Но прежде всего обращать взор к небу нас заставляет то бедственное положение, в которое вверг всех людей мятеж первого человека – и не только в ожидании благ, которых мы лишены как люди бедные, сирые и алчущие, но и для того, чтобы пробудиться от страха и таким образом научиться смирению. Ибо человек, лишившись небесных облачений, превратился в средоточие всяческой низости и вынужден с великим стыдом выносить в своей наготе столько бесчестья, что впал в совершенную растерянность. Кроме того, необходимо, чтобы сознание наших бедствий жестоко терзало нас и тем самым хоть немного приближало к познанию Бога. Именно ощущение нашего невежества, тщетности усилий, нищеты, немощи, нечестия и порочности приводит нас к осознанию того, что только в Боге можно найти свет истинной мудрости, непоколебимую добродетель, изобилие всяческих благ и неподкупную справедливость. Когда же от созерцания Божьих благ мы обращаем взор на самих себя, то испытываем потрясение при виде собственного ничтожества и не можем не преисполниться отвращения ко всему, чтобы затем сознательно устремиться к Богу. Ведь каждый человек склонен к самодовольству, пока не знает своего истинного облика. Он похваляется дарами Божьими, словно пышными церковными облачениями, не ведая о своём ничтожестве или забывая о нём. Поэтому знание о самом себе не только побуждает человека к богопознанию, но и является средством достижения знания о Боге.
Известно, что человек никогда не достигнет верного знания о себе самом, пока не увидит лика Бога и от созерцания его не обратится к созерцанию самого себя. В тебе настолько укоренилась гордыня, что ты постоянно кажешься себе праведными и непорочными, мудрыми и святыми, если только твое нечестие, безумие и нечистота не бросаются в глаза слишком явно. Но мы не сумеем увидеть наших пороков, если будем смотреть только на себя, не думая одновременно о Боге, не соотнося своих суждений с Ним как с единственным верным мерилом. Ведь все мы по природе склонны к лицемерию, и поэтому видимость правды нам приятнее самой правды. И поскольку всё, что нас окружает, полно обезображивающей нечистоты, а наш разум ограничен и зажат скверной этого мира, любая вещь, в которой хоть немного меньше низости, чем во всём остальном, уже очаровывает нас, словно воплощённая чистота.
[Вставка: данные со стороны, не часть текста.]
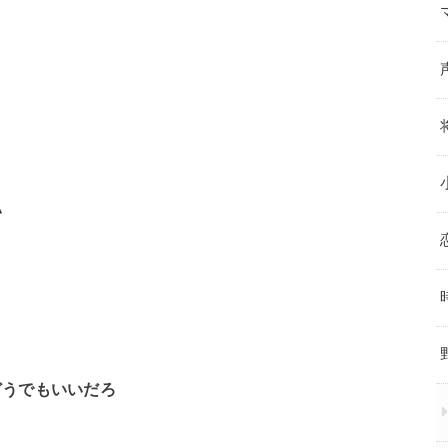
い
どうでもいいだろ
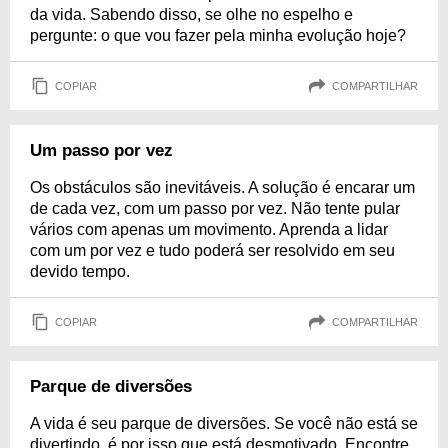
da vida. Sabendo disso, se olhe no espelho e
pergunte: o que vou fazer pela minha evolução hoje?
COPIAR
COMPARTILHAR
Um passo por vez
Os obstáculos são inevitáveis. A solução é encarar um
de cada vez, com um passo por vez. Não tente pular
vários com apenas um movimento. Aprenda a lidar
com um por vez e tudo poderá ser resolvido em seu
devido tempo.
COPIAR
COMPARTILHAR
Parque de diversões
A vida é seu parque de diversões. Se você não está se
divertindo, é por isso que está desmotivado. Encontre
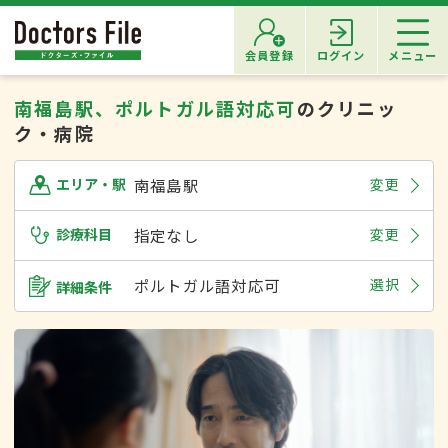
会員登録
ログイン
メニュー
南福島駅、ポルトガル語対応可
のクリニッ
ク・病院
南福島駅
変更
エリア・駅
診療科目
指定なし
変更
ポルトガル語対応可
選択
詳細条件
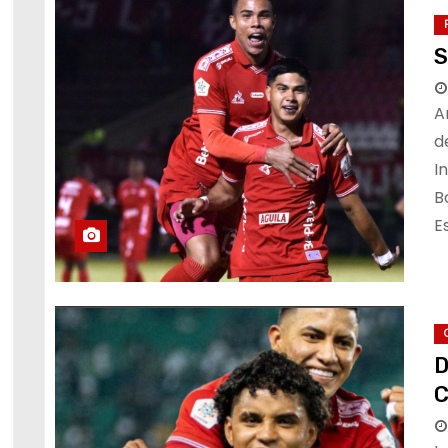
S
A
d
I
B
E
D
C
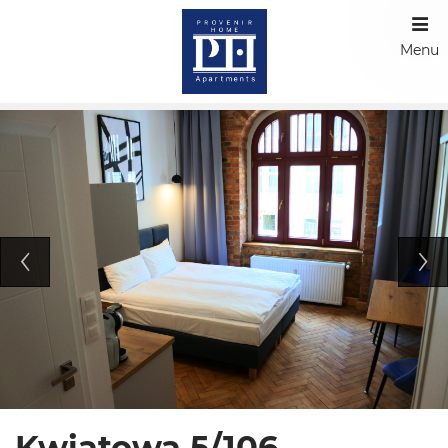
Menu
Kwiatowa 5/106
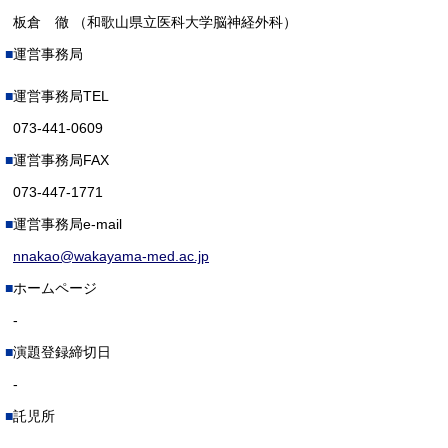
板倉 徹 （和歌山県立医科大学脳神経外科）
運営事務局
運営事務局TEL
073-441-0609
運営事務局FAX
073-447-1771
運営事務局e-mail
nnakao@wakayama-med.ac.jp
ホームページ
-
演題登録締切日
-
託児所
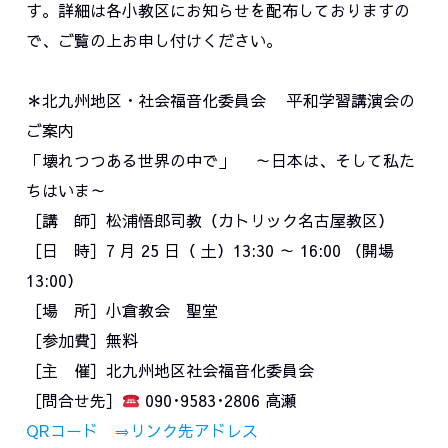
す。詳細は各小教区にお知らせを配布しておりますの
で、ご覧の上お申し付けください。
＊北九州地区・社会福音化委員会 平和学習講演会の
ご案内
「壊れつつある世界の中で」 ～日本は、そして私た
ちはいま～
［講 師］松浦悟郎司教（カトリック名古屋教区）
［日 時］7 月 25 日（ 土）13:30 ～ 16:00 （開場
13:00）
［場 所］小倉教会 聖堂
［参加費］無料
［主 催］北九州地区社会福音化委員会
［問合せ先］
090･9583･2806 高瀬
QRコード ⇒リンク先アドレス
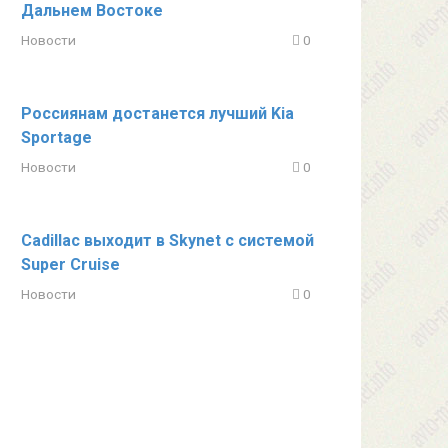
Дальнем Востоке
Новости
0
Россиянам достанется лучший Kia
Sportage
Новости
0
Cadillac выходит в Skynet с системой
Super Cruise
Новости
0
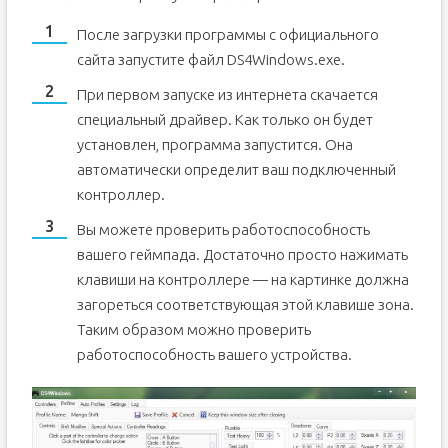
После загрузки программы с официального
сайта запустите файл DS4Windows.exe.
При первом запуске из интернета скачается
специальный драйвер. Как только он будет
установлен, программа запустится. Она
автоматически определит ваш подключенный
контроллер.
Вы можете проверить работоспособность
вашего геймпада. Достаточно просто нажимать
клавиши на контроллере — на картинке должна
загореться соответствующая этой клавише зона.
Таким образом можно проверить
работоспособность вашего устройства.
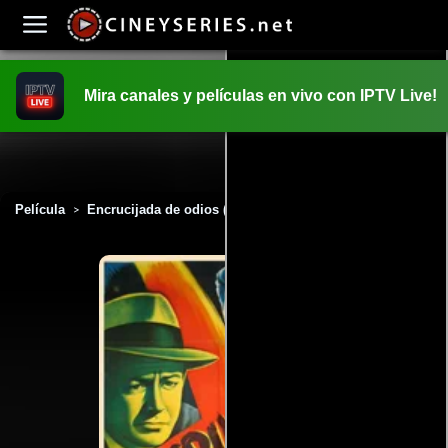
Mira canales y películas en vivo con IPTV Live!
INICIO
PELICULAS
Película
Encrucijada de odios (1947)
>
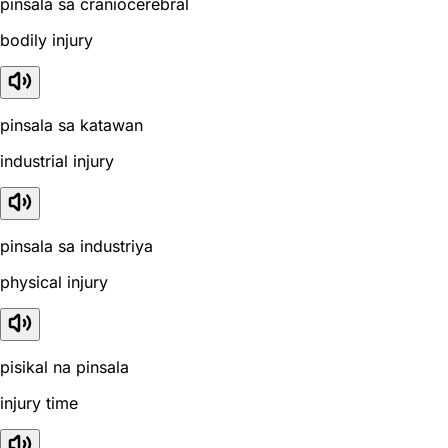
pinsala sa craniocerebral
bodily injury
pinsala sa katawan
industrial injury
pinsala sa industriya
physical injury
pisikal na pinsala
injury time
Это подобно тому, как глаз, привыкший видеть лишь чёрное, воспринимает коричневое или просто тёмное как царственную белизну. Можно привести и более убедительные примеры из области телесных ощущений, чтобы показать, насколько при оценке наших душевных сил и способностей мы склонны преувеличивать. Если мы смотрим вокруг при дневном свете, нам кажется, что наше зрение весьма остро; но стоит нам поднять глаза кверху и взглянуть на солнце, как их моментально ослепит невыносимо яркий свет. И тогда мы вынуждены признать, что наше зрение приспособлено к рассматриванию земных предметов, но его совершенно недостаточно, чтобы смотреть на солнце. То же верно и в отношении духовных благ. Пока мы глядим на землю и любуемся собственной справедливостью, мудростью и добродетелью, то испытываем полную удовлетворённость и предаёмся самообольщению вплоть до того, что почитаем себя за полубогов. Но едва мы обращаем свои помыслы к Богу и осознаём безупречное совершенство его справедливости, мудрости и добродетели, которые должны служить нам образцом, – всё тотчас меняется. То, что так нравилось нам под маской праведности, начинает издавать гнилостное зловоние нечестия; всё, что восхищало мудростью, кажется безумием; а всё, что являлось в прекрасном обличье добродетели, предстаёт просто как слабость. Таким образом, то, что кажется нам верхом совершенства, ни в малейшей степени не соответствует божественной чистоте.